Full Judgment
2. At the outset of the hearing, the ld. Sr. DR Shri Sanjay Kumar has strongly objected to the maintainability of the appeal on the ground that no direct appeal to the Tribunal has been provided by the Statute Under Section 253(1) against the order of the AO Under Section 154 where the search has taken place prior to the first day of January, 1997. He drew our attention to Clause (b) of Sub-section (1) of Section 253, which provides a direct appeal to the Tribunal against the only order of the A.O. passed under Clause (c) of Section 158BC and no appeal has been provided against any other order of the A.O. It has been contended by him that right of appeal, being a statutory right, cannot be availed by any person unless such right has been conferred upon him by the Statute. Accordingly, it was pleaded that in the absence of any provision Under Section 253(1), no appeal lies directly to the Tribunal against an order of the A.O. Under Section 154 rectifying the original order Under Section 158BC.3. On the other hand, the ld. counsel for the assessee has submitted that once an order Under Section 154 is passed, the original order stands rectified and what remains in existence is not the order of rectification but the rectified order. Accordingly, it is pleaded that order Under Section 154 should be treated as an order Under Section 158BC. It was also submitted by him that when Chapter XIV-B was introduced by the Legislature by way of special provisions to compute the undisclosed income, only 60% tax was payable by the assessee in respect of undisclosed income and there was no provision for interest and penalty. Considering this scheme, the Legislature provided only one appeal against an order passed by the A.O. Under Section 158BC since no other order was required to be passed. He also pleaded that one should not be too technical in interpreting the appeal provisions. In view of the same, it was pleaded by him that appeal be held to be maintainable.
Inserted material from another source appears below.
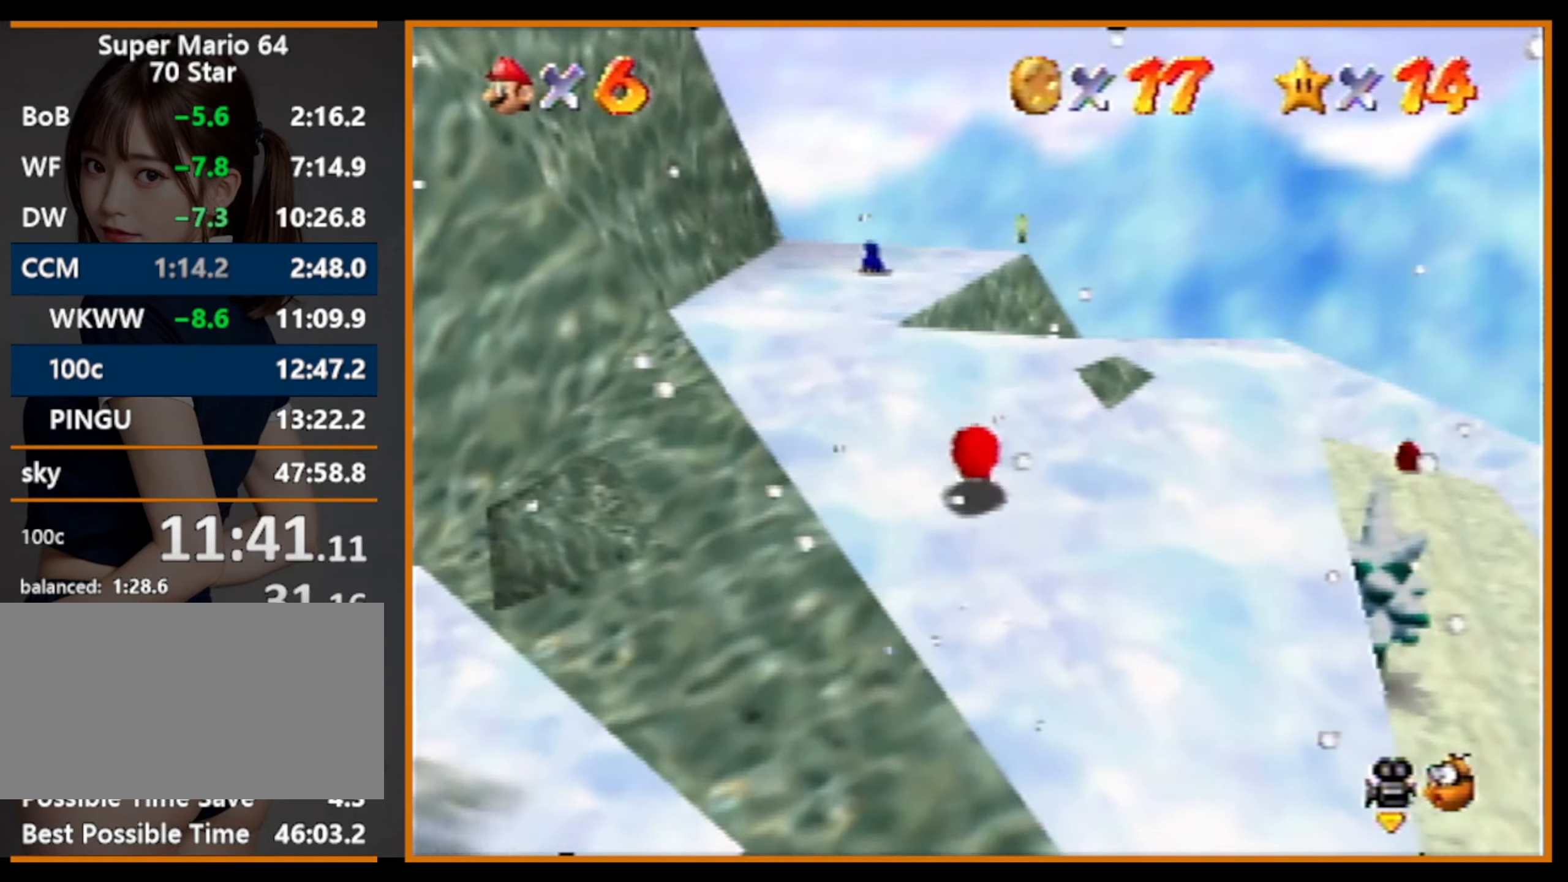
{"buttons": [], "left_stick": "down-left", "events": [[233, "A", "down"], [333, "A", "up"], [366, "left_stick", "up-right"], [466, "left_stick", "down-left"]]}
4. Rival submissions of the parties have been considered carefully. It is the settled legal position that there is no inherent right of appeal to any assessee and the right of appeal is only a statutory one.
Therefore, unless the statute provides specifically for filing of an appeal against a particular order, no right of appeal can be said to be conferred upon an assessee. No doubt, the right of appeal if conferred on the assessee has to be construed liberally. Reference can be made to the Supreme Court judgment in the case of CIT v. Ashoka Engineering Co.
194 ITR 645.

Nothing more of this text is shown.